Inventaram esses instrumentos maravilhosos para ajudar a memória, reduzir o tempo necessário à escrita, mas não sei utilizá-los, ou utilizo-os muito mal para deles extrair todos os possíveis benefícios. Meu pai andava de bicicleta quando já haviam inventado o automóvel. Eu voltei a escrever com caneta-tinteiro (com uma letra tão ilegível que deixo meus leitores desesperados). E, no entanto, sobre a escrivaninha ao meu lado, vê-se um belíssimo computador. Diante dele fico intimidado. Ainda não consegui ter com ele a necessária intimidade para usá-lo com a desenvoltura com que outrora eu usava a máquina de escrever.
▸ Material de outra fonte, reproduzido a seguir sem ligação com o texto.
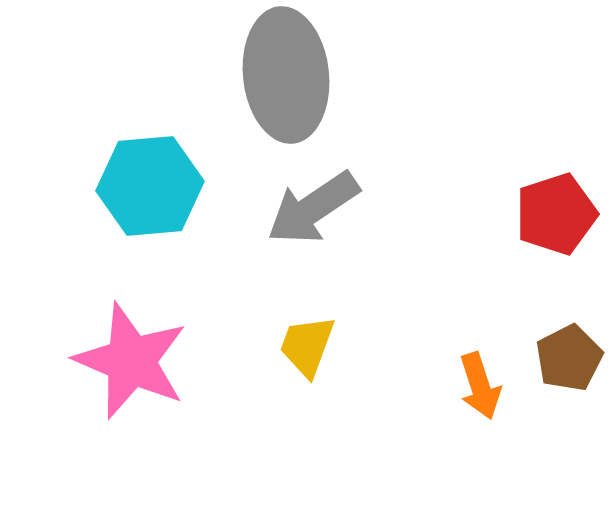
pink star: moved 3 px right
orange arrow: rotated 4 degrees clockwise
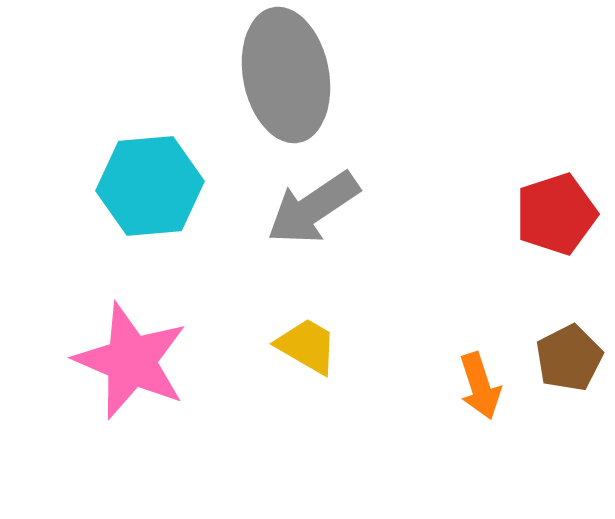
gray ellipse: rotated 5 degrees counterclockwise
yellow trapezoid: rotated 100 degrees clockwise
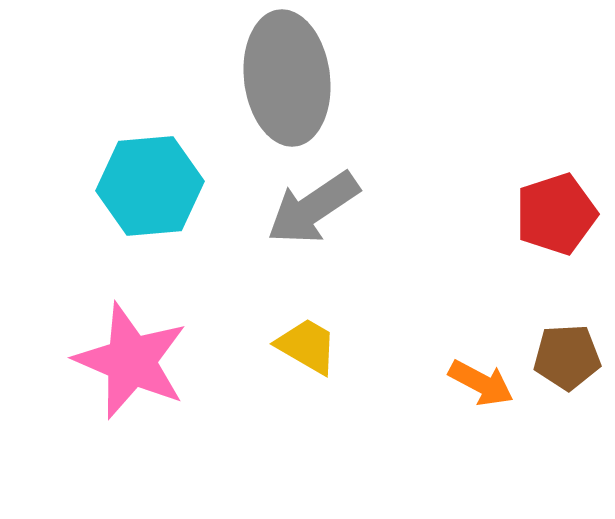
gray ellipse: moved 1 px right, 3 px down; rotated 4 degrees clockwise
brown pentagon: moved 2 px left, 1 px up; rotated 24 degrees clockwise
orange arrow: moved 1 px right, 3 px up; rotated 44 degrees counterclockwise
No fim desta palestra com Bobbio, ainda no desfrute de sua incomum sabedoria, ouço ou penso ouvir murmúrios nas estantes ao lado. Reconheço logo, pela rouquidão, a voz de Simone de Beauvoir. Ela insiste nas impertinências do livro La Vieillesse. Digo-lhe que muito me desagradaram suas arengas contra os idosos e que a gota d’água foi aquele relato cruel da decadência física e mental de Sartre nas páginas de A Cerimônia do Adeus. Ela resmunga um pouco mais e silencia. Então julgo escutar a voz calma de Machado de Assis, comentando, sem mágoa, o revezamento das gerações: ‘Vão os hóspedes saindo do banquete à proporção que outros chegam e ocupam o seu lugar; é a perpétua substituição dos convivas’.

Fonte: Jornal O Estado de S. Paulo, Caderno 2-D2, 23/09/2006.